上自初即位,数遣使者求娘家;长远,多似类而非是。是岁,求得外祖母王媪及媪男无端、武。上赐无端、武爵关内侯。旬月间,犒赏以巨万计。
六月,壬辰,以魏相为丞相。辛丑,丙吉为御史大夫,疏广为太子太傅,广兄子受为少傅。太子外祖父平恩侯许伯,觉得太子少,白使其弟中郎将舜监护太子家。上以问广,广对曰:“太子,国储副君,师友必于天下漂亮,不宜独亲娘家许氏。且太子自有太傅、少傅,官属已备,今复使舜护太子家,示陋,非以是广太子德于天下也。”上善其言,以语魏相,相免冠谢曰:“此非臣等所能及。”广由是见正视。

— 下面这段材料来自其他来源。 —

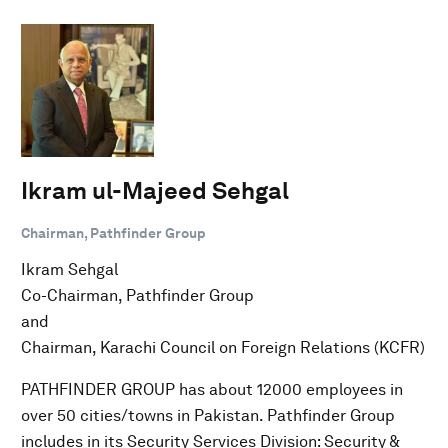
Ikram ul-Majeed Sehgal
Chairman, Pathfinder Group
Ikram Sehgal
Co-Chairman, Pathfinder Group
and
Chairman, Karachi Council on Foreign Relations (KCFR)
PATHFINDER GROUP has about 12000 employees in
over 50 cities/towns in Pakistan. Pathfinder Group
includes in its Security Services Division: Security &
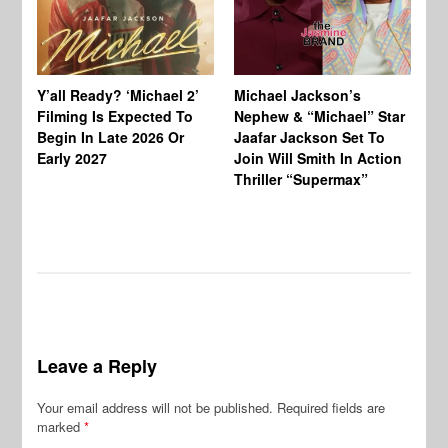
Ty
Tu
Y’all Ready? ‘Michael 2’
Michael Jackson’s
Ja
Filming Is Expected To
Nephew & “Michael” Star
Ha
Begin In Late 2026 Or
Jaafar Jackson Set To
Re
Early 2027
Join Will Smith In Action
Thriller “Supermax”
Leave a Reply
Your email address will not be published.
Required fields are
marked
*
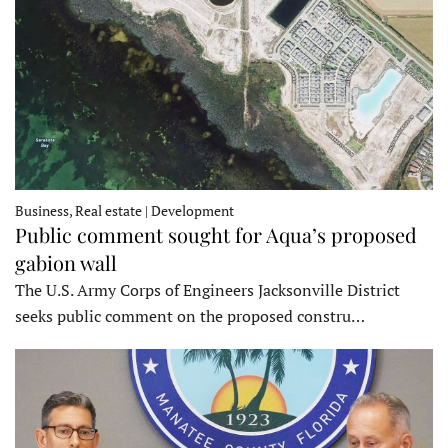
Business, Real estate | Development
Public comment sought for Aqua’s proposed
gabion wall
The U.S. Army Corps of Engineers Jacksonville District
seeks public comment on the proposed constru…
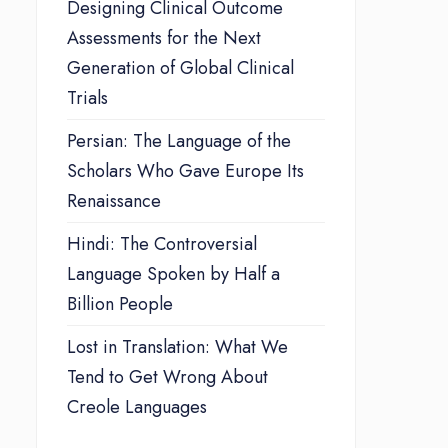
Designing Clinical Outcome
Assessments for the Next
Generation of Global Clinical
Trials
Persian: The Language of the
Scholars Who Gave Europe Its
Renaissance
Hindi: The Controversial
Language Spoken by Half a
Billion People
Lost in Translation: What We
Tend to Get Wrong About
Creole Languages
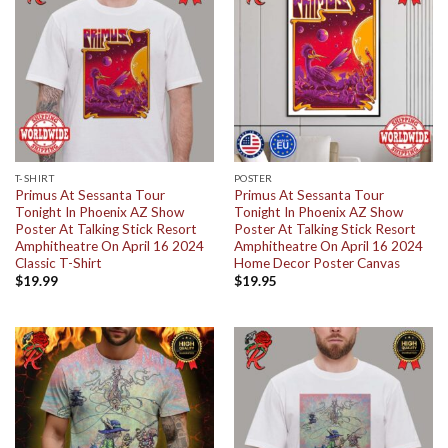
T-SHIRT
POSTER
Primus At Sessanta Tour
Primus At Sessanta Tour
Tonight In Phoenix AZ Show
Tonight In Phoenix AZ Show
Poster At Talking Stick Resort
Poster At Talking Stick Resort
Amphitheatre On April 16 2024
Amphitheatre On April 16 2024
Classic T-Shirt
Home Decor Poster Canvas
$
19.99
$
19.95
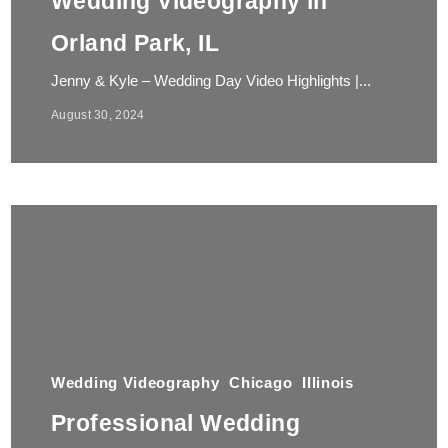
Wedding Videography in
Orland Park, IL
Jenny & Kyle – Wedding Day Video Highlights |...
August 30, 2024
Wedding Videography
Chicago
Illinois
Professional Wedding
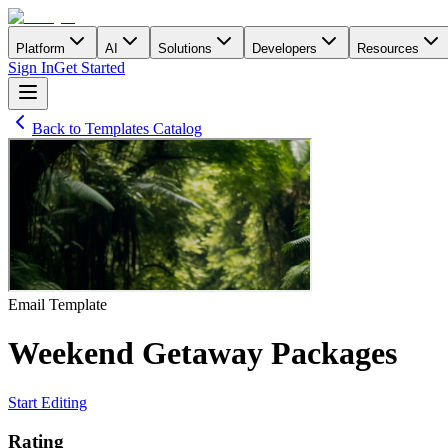
Platform
AI
Solutions
Developers
Resources
Sign In
Get Started
Back to Templates Catalog
Email
Template
Weekend Getaway Packages
Start Editing
Rating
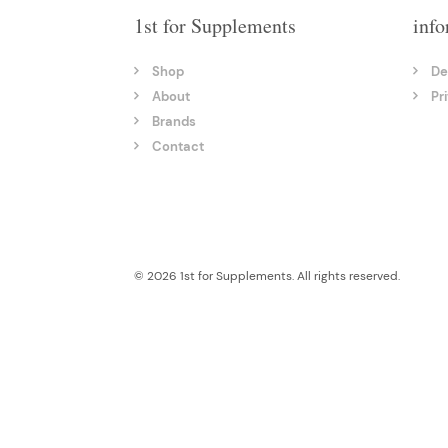
1st for Supplements
info
Shop
De
About
Pr
Brands
Contact
© 2026 1st for Supplements. All rights reserved.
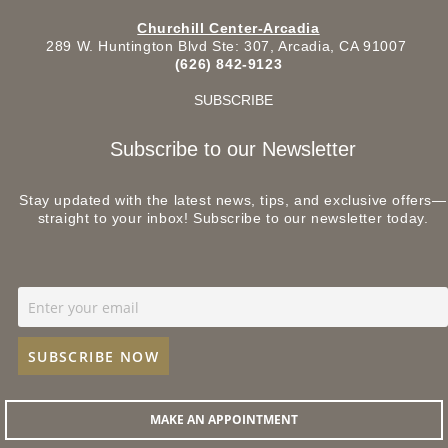
Churchill Center-Arcadia
289 W. Huntington Blvd Ste: 307, Arcadia, CA 91007
(626) 842-9123
SUBSCRIBE
Subscribe to our Newsletter
Stay updated with the latest news, tips, and exclusive offers—
straight to your inbox! Subscribe to our newsletter today.
MAKE AN APPOINTMENT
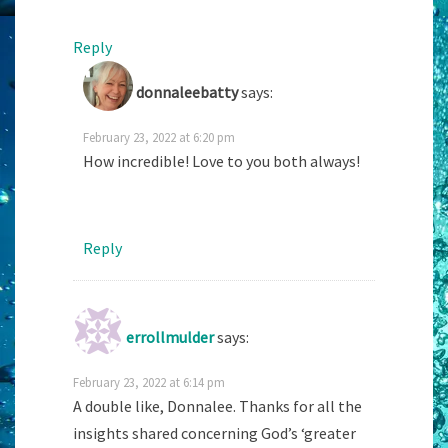
Reply
donnaleebatty
says:
February 23, 2022 at 6:20 pm
How incredible! Love to you both always!
Reply
errollmulder
says:
February 23, 2022 at 6:14 pm
A double like, Donnalee. Thanks for all the
insights shared concerning God’s ‘greater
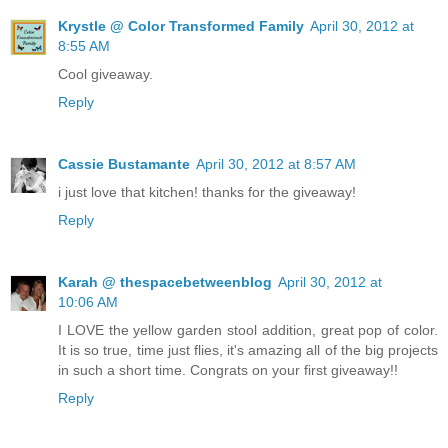
Krystle @ Color Transformed Family
April 30, 2012 at
8:55 AM
Cool giveaway.
Reply
Cassie Bustamante
April 30, 2012 at 8:57 AM
i just love that kitchen! thanks for the giveaway!
Reply
Karah @ thespacebetweenblog
April 30, 2012 at
10:06 AM
I LOVE the yellow garden stool addition, great pop of color.
It is so true, time just flies, it's amazing all of the big projects
in such a short time. Congrats on your first giveaway!!
Reply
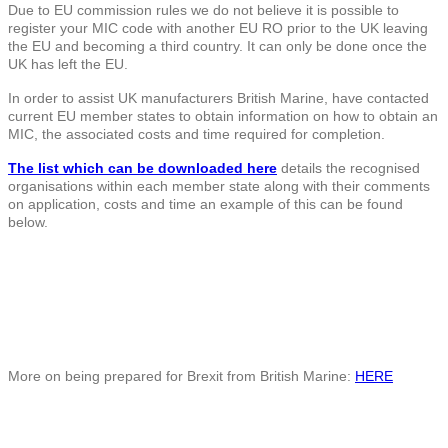
Due to EU commission rules we do not believe it is possible to
register your MIC code with another EU RO prior to the UK leaving
the EU and becoming a third country. It can only be done once the
UK has left the EU.
In order to assist UK manufacturers British Marine, have contacted
current EU member states to obtain information on how to obtain an
MIC, the associated costs and time required for completion.
The list which can be downloaded here
details the recognised
organisations within each member state along with their comments
on application, costs and time an example of this can be found
below.
More on being prepared for Brexit from British Marine:
HERE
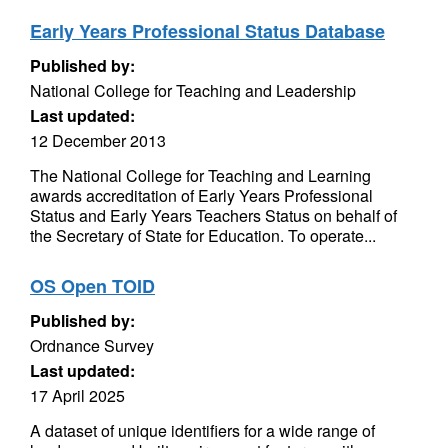
Early Years Professional Status Database
Published by:
National College for Teaching and Leadership
Last updated:
12 December 2013
The National College for Teaching and Learning
awards accreditation of Early Years Professional
Status and Early Years Teachers Status on behalf of
the Secretary of State for Education. To operate...
OS Open TOID
Published by:
Ordnance Survey
Last updated:
17 April 2025
A dataset of unique identifiers for a wide range of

禹、山等家数有妖怪,举家忧愁。山曰:“丞相擅减宗庙羔、菟、蛙,能够此罪也。”谋令太后为博平君置酒,召丞相、平恩侯以下,使范明友、邓广汉承太后制引斩之,因废天子而立禹。商定,未发,云拜为玄菟太守,太中大夫任宣为代郡太守。会事发觉,秋,七月,云、山、明友他杀,显、禹、广汉等捕得;禹要斩,显及诸女昆弟皆弃市;与霍氏相连坐诛灭者数十家。太仆杜延年以霍氏旧人,亦坐免官。八月,己酉,皇后霍氏废,处昭台宫,乙丑,诏封告霍氏反谋者男人张章、期门董忠、左曹杨惲、侍中金安上、史高皆为列侯。惲,丞相敞子;安上,车骑将军日磾弟子;高,史良娣兄子也。
云舅李竟民善张赦,见云家卒卒,谓竟曰:“今丞相与平恩侯用事,可令太夫人言太后,先诛此两人。移徙陛下,在太后耳。”长安男人张章告之,事下廷尉、执金吾,捕张赦等。后有诏,止勿捕。山等愈恐,相谓曰:“此县官重太后,故不竟也。然恶端已见,久之犹发,发即族矣,不如先也。”遂令诸女各归报其夫,皆曰:“安所相避!”
霍显及禹、山、云自见日侵削,数相对啼泣自怨。山曰:“今丞相用事,县官信之,尽变易大将军时法律,发扬大将军不对。又,诸儒生多窭人子,远客温饱,喜妄说大言,不避讳讳,大将军常雠之。今陛下好与诸儒生语,大家自书对事,多言我家者。尝有上书言我家昆弟娇纵,其言绝痛;山屏不奏。后上书者益黠,尽奏封事,辄使中书令出取之,不关尚书,益不信人。又闻官方讙言‘霍氏毒杀许皇后’,宁有是邪?”显恐急,即具以实告禹、山、云。禹、山、云惊曰:“如是,何不早告禹等!县官离散、斥逐诸婿,用是故也。此大事,诛罚不小,何如?”因而始有邪谋矣。
地节四年乙卯,公元前六六年春,仲春,赐外祖母号为博平君;封舅无端为平昌侯,武为乐昌侯。
地节三年甲寅,公元前六七年春,三月,诏曰:“盖闻有功不赏,有罪不诛,虽唐、虞不能以化天下。今胶东相王成,劳来不怠,流民自占八万馀口,治有异等之效。其赐成爵关内侯,秩中二千石。”未及征用,会病卒官。后诏使丞相、御史问郡、国上计长史、守丞以政令得失。或对言:“前胶东相成伪自增加以蒙显赏。”是后俗吏多为浮名云。
帝初立,谒见高庙,大将军光骖乘,上内严惮之,如有芒刺在背。后车骑将军张安世代光骖乘,天子安闲肆体,甚安近焉。及光身故而宗族竟诛,故俗传霍氏之祸萌于骖乘。后十二岁,霍后复徙云林馆,乃他杀。